To a nation of dashboard diners and connoisseurs of cubicle cuisine, what could be better than getting your full day's worth of vitamins and minerals in just one serving of food?

But before you polish off that bowl of Total (100 percent of the Daily Value, or DV, of 10 vitamins and minerals), munch that PowerBar Essentials (20 vitamins and minerals) or down that Dilberito, the new frozen burrito from the "Dilbert" cartoon's creator (100 percent of the DV of 23 vitamins and minerals), assess what else you've consumed recently. Eaten alone, any of these is a sound (and tasty) choice. But, especially if you take vitamin/mineral supplements, a steady diet of such nutritional overachievers could be toxic.

For example, 1-2 grams daily of vitamin C (about 17 times the RDA) long term can cause gastric irritation and (rarely) kidney stones. Consistently getting 15,000 micrograms daily (also about 17 times the RDA) of retinol equivalents (vitamin A) can cause nausea and liver damage. Chronic niacin overload can also harm the liver.

Iron-fortified foods are risky if you're one of 1 million Americans with hemachromatosis, says Mark Kantor, Ph.D., associate professor of nutrition/food science at the University of Maryland in College Park. This inherited, potentially deadly liver condition causes the body to absorb too much iron from food. Symptoms (irritability, headache, fatigue, joint diseases, enlarged liver) don't appear until later in life.

Not enough of a good thing

While some people may be in danger of ingesting too many nutrients, most American women don't get enough of several, including iron, calcium, vitamins B6 and E, magnesium and zinc, says the National Center for Health Statistics.

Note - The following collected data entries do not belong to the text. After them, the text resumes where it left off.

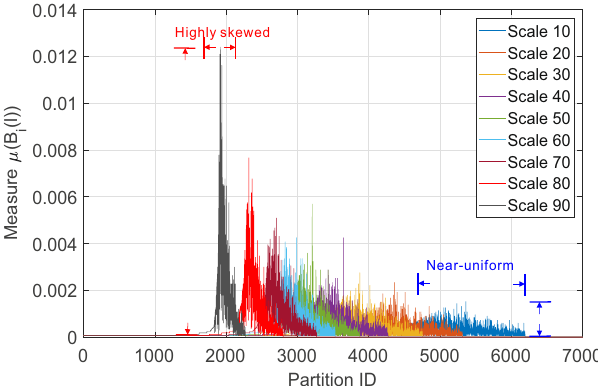
Figure 11. Distribution of probability measure as a function of scale of multi-fractal analysis on collaboration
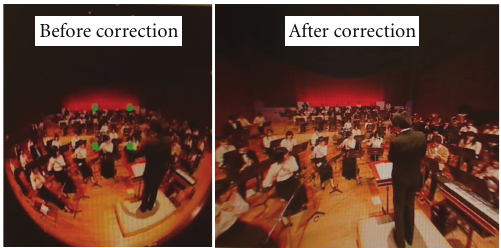
Figure 8: Distorted image and corrected image.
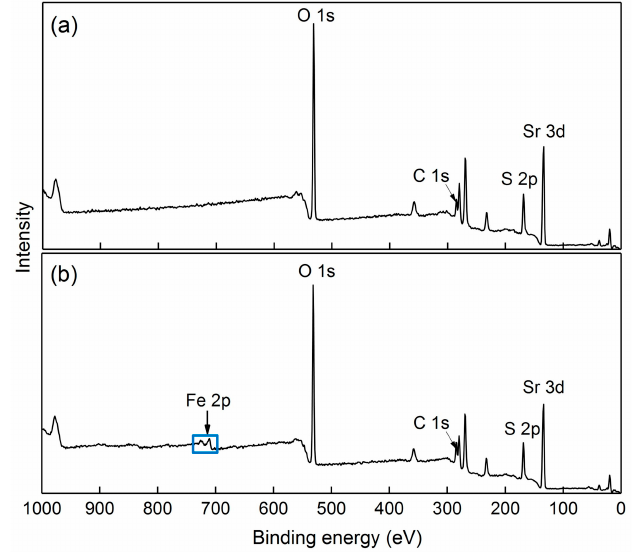
Figure 5. XPS survey spectra of ( a ) untreated celestite and ( b ) celestite treated with ferric ions.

Since the government mandated adding folic acid (a B vitamin that helps prevent neural tube defects in fetuses) to grain products like flour and bread, we seem to be coming closer to getting enough of it. Still, to be safe, women of childbearing age should take a supplement containing 400 micrograms, especially if they're eating a low-carbohydrate diet, says Paul Jacques, Sc.D., lead researcher for a recent folic-acid study at Tufts University in Boston.

Despite our shortcomings, nutritionists don't regard superfortified foods very highly because they don't provide the disease-fighting phytochemicals and other compounds you get from fruits, vegetables and whole grains. "It's OK to eat fortified foods as part of an overall healthy diet, but they're not a substitute for one," says Kantor. Rely on them occasionally, but make eating a balanced diet an everyday thing.